Ce praticien affirme en effet qu’il ne disposait d’aucun pouvoir réel de décision, mais qu’il exerçait son activité sous le contrôle du gérant principal de la SELARL. D’après lui, le gérant principe les nouveaux patients, réalisait les diagnostics et les plans de traitements, fixait les devis et les échéanciers et transmettait ensuite les consignes aux autres praticiens, dont le demandeur à l’action, aux fins d’appliquer les traitements décidés.

Le demandeur à l’action affirme également n’avoir jamais été autonome dans la gestion de son agenda, dans la facturation, ni dans la prise en charge des patients. Il se présente ainsi comme un prestataire exécutant, privé de toute indépendance, et donc, selon lui, placé dans un lien de subordination. Un tel lien serait donc, d’un point de vue juridique, caractéristique du contrat de travail.

C’est sur cette base que le chirurgien-dentiste saisit le conseil de prud’hommes, aux fins de demander la requalification de sa relation en contrat de travail à durée indéterminée, la reconnaissance d’un licenciement sans cause réelle et sérieuse, ainsi que le versement de plus de 430 000 € d’arriérés de salaires et d’indemnités.

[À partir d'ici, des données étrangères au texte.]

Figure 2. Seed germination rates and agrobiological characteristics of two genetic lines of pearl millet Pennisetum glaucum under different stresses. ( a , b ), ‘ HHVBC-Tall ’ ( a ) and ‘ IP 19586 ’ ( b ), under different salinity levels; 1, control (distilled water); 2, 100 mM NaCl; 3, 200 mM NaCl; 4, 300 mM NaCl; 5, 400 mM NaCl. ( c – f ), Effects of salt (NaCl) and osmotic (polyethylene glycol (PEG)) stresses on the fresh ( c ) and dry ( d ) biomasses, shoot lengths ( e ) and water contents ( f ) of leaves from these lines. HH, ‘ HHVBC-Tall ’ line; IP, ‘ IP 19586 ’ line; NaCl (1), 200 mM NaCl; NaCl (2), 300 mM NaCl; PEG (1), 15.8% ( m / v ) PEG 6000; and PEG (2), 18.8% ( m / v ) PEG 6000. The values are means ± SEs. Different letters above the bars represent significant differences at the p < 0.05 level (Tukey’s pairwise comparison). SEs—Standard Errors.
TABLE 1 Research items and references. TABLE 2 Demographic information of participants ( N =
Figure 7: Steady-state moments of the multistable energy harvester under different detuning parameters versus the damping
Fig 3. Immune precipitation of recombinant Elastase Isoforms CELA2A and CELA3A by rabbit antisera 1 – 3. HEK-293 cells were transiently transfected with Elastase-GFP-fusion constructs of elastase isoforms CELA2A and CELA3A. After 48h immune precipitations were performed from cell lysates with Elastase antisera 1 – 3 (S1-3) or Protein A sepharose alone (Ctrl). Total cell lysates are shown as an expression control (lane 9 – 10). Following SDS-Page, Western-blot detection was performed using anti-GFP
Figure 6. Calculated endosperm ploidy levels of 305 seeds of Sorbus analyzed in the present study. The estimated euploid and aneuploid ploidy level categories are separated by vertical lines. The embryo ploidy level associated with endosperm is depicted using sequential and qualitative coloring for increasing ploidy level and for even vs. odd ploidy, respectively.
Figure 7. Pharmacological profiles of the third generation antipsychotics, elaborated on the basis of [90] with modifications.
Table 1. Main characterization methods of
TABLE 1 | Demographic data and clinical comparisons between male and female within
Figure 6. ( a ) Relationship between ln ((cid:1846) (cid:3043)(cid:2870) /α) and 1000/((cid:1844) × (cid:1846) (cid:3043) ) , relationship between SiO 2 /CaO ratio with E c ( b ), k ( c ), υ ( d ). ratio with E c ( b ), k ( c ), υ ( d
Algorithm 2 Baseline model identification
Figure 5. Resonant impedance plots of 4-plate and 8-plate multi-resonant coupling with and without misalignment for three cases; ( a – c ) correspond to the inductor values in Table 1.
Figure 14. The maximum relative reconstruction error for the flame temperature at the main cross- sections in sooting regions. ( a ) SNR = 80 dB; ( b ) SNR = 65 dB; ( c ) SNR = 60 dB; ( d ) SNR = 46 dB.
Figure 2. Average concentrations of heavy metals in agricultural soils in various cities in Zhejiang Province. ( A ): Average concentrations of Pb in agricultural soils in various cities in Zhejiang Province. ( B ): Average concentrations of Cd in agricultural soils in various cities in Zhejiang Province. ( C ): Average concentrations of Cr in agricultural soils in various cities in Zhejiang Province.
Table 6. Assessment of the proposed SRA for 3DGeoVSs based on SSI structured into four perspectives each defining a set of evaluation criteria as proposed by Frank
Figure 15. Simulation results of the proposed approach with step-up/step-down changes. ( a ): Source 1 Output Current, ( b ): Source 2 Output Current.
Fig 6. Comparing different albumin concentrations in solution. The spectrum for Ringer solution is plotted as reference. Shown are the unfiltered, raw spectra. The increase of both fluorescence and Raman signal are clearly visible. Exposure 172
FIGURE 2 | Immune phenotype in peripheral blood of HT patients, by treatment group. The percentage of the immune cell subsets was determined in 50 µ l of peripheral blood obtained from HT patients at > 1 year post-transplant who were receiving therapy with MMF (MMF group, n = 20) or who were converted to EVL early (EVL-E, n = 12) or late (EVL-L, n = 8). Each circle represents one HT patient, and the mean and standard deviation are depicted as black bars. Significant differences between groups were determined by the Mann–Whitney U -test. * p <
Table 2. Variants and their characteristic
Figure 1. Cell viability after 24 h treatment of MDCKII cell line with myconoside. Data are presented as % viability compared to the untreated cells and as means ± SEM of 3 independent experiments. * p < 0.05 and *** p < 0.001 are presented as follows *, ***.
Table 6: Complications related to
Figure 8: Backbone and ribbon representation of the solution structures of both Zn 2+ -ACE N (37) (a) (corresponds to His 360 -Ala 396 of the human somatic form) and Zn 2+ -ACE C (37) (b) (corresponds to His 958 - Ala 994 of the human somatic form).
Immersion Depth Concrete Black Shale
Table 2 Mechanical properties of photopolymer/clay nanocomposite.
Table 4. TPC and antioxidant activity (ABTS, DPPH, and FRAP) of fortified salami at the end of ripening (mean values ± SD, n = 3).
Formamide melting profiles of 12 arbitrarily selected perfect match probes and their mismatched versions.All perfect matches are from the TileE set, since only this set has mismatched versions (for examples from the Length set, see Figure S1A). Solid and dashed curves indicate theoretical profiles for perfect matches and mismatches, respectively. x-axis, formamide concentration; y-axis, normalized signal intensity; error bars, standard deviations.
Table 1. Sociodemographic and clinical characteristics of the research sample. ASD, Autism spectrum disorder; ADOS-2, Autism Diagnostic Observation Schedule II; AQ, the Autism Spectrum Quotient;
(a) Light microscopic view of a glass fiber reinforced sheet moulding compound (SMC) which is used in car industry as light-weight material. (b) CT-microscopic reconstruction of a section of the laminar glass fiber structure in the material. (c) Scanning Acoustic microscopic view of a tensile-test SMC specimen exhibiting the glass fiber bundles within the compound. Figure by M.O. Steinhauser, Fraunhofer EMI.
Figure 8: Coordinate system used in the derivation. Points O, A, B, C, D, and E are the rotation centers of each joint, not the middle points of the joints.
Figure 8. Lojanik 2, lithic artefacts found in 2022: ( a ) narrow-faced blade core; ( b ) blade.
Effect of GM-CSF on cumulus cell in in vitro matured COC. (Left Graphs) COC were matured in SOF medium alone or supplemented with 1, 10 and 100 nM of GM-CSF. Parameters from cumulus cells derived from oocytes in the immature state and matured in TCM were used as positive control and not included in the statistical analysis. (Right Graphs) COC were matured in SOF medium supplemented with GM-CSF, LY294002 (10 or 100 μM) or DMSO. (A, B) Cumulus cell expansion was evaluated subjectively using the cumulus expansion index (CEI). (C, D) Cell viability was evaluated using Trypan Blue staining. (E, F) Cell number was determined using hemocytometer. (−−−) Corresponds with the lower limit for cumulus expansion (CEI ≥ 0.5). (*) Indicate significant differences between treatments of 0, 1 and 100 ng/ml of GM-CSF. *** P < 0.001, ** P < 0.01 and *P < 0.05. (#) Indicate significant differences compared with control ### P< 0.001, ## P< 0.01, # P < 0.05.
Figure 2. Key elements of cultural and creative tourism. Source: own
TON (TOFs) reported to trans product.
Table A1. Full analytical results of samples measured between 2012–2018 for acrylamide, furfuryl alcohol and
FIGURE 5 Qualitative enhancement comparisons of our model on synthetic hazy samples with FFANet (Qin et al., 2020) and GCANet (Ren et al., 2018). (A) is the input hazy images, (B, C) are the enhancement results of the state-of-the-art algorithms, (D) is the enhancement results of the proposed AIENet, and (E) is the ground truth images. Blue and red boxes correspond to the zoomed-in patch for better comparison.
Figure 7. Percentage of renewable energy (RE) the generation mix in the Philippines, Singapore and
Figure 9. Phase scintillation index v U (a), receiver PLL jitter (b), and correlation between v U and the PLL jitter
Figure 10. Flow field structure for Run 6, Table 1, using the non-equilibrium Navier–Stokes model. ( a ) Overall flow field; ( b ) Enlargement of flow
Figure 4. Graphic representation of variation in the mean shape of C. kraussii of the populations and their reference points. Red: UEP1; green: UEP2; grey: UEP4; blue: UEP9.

Toutefois, la Cour rejette ses demandes. Elle considère qu’aucun lien de subordination – c’est-à-dire, un pouvoir de direction, de contrôle et de sanction exercé par l’employeur – n’est établi par le demandeur. La cour relève que, même si le gérant principal centralisait certaines décisions cliniques, cela ne suffisait pas à établir un lien de subordination juridique. La relation était celle d’une collaboration entre associés, pas d’un salarié soumis à une autorité.

La Cour d’appel de Versailles confirme donc l’absence de contrat de travail, et rejette l’ensemble des demandes indemnitaires du praticien.

Ce n’est donc pas parce que le chirurgien-dentiste, associé ou cogérant dans une SELARL, a un rôle « secondaire » dans la prise en charge des patients qu’il est pour autant placé dans un lien de subordination au sens juridique du terme et ainsi revendiquer le statut de salarié.

Que retenir de ces décisions ?

Ces deux décisions illustrent les contours parfois flous du lien contractuel dans l’exercice dentaire.

La première confirme qu’un chirurgien-dentiste salarié bénéficie pleinement de la protection du droit du travail, y compris au sein d’une structure en difficulté.

La seconde rappelle qu’un praticien associé ou cogérant ne peut revendiquer ce statut sans démontrer un véritable lien de subordination.

Le statut ne dépend donc pas du ressenti du praticien, mais des conditions juridiques et factuelles de l’exercice, telles qu’elles résultent du contrat et de la réalité professionnelle (pratique clinique, carnet de rendez-vous, fiches de paye, etc).

Dès lors, pour tout chirurgien-dentiste, il est essentiel de clarifier sa position contractuelle en amont de l’exercice, plutôt que d’attendre une dégradation de la relation pour tenter de faire valoir ses droits devant le juge.